Weidmann is one of the most conservative “hawks” on the European Central Bank’s governing council. His latest comments provide an early sign that the hawks among ECB policymakers are focusing on the need to tighten monetary policy once the pandemic ends, after months of being mostly supportive of its ultra-loose policies to tackle the crisis.

Conservative commentators in Germany have long feared excessive inflation and worry that the ECB’s loose monetary policy could cause the economy to overheat. German inflation rose faster than the rest of the eurozone in January, climbing from minus 0.7 per cent in December to 1.6 per cent, according to an estimate published last month.

The jump — after five months in negative territory — was fuelled by a combination of one-off factors, including a reversal of the temporary cut in German value added tax, a new carbon tax and a reweighting of the basket of products used to calculate prices.

Weidmann said he expected headline consumer price inflation in the country to exceed 3 per cent by the end of the year.
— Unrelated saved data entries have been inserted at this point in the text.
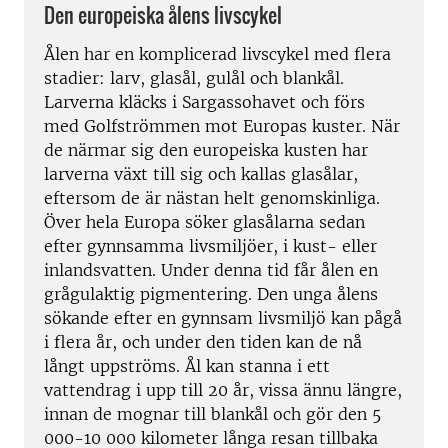
Den europeiska ålens livscykel
Ålen har en komplicerad livscykel med flera
stadier: larv, glasål, gulål och blankål.
Larverna kläcks i Sargassohavet och förs
med Golfströmmen mot Europas kuster. När
de närmar sig den europeiska kusten har
larverna växt till sig och kallas glasålar,
eftersom de är nästan helt genomskinliga.
Över hela Europa söker glasålarna sedan
efter gynnsamma livsmiljöer, i kust- eller
inlandsvatten. Under denna tid får ålen en
grågulaktig pigmentering. Den unga ålens
sökande efter en gynnsam livsmiljö kan pågå
i flera år, och under den tiden kan de nå
långt uppströms. Ål kan stanna i ett
vattendrag i upp till 20 år, vissa ännu längre,
innan de mognar till blankål och gör den 5
000-10 000 kilometer långa resan tillbaka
Although he said this would “only be temporary” due to one-off effects, he added: “One thing is clear: the inflation rate will not remain as low as last year over the long term.”

“Monetary policy will tighten the reins if the price outlook requires it,” he said. “At the moment, however, the aim is to combat the consequences of the pandemic.”

Weidmann, a former economic adviser to chancellor Angela Merkel, also waded into the debate on whether to reform Germany’s constitutional debt brake. The rule limits the budget deficit to only 0.35 per cent of gross domestic product but was suspended last year to allow for a surge in public spending in response to the pandemic.

“Germany has done well with the debt brake,” he said, adding: “The debt ratio is much lower than it was after the financial crisis. But yes, effective fiscal rules like the debt brake are important to reduce this debt burden after the crisis.”

The Bundesbank president said it was realistic for Germany to respect the debt brake again next year, thanks to €50bn of reserves it has built up in recent years. “Renewed exceptions will only have to be discussed if the pandemic lasts longer,” he added.

Germany’s debt rose from almost 60 per cent of gross domestic product to 70 per cent last year, according to the IMF, while overall eurozone government debt rose from 84 per cent of GDP to almost 100 per cent.

Weidmann called on countries to put their public finances back in order after the crisis. “A high level of debt makes the monetary union vulnerable and could then put pressure on monetary policy to keep financing costs low,” he said.

After eurozone inflation shot up to an 11-month high of 0.9 per cent in January, other ECB policymakers including its president Christine Lagarde have stressed it is likely to remain below its 2 per cent target for several years. “It is going to be a while before we are worrying about inflation,” Lagarde told an online event this week.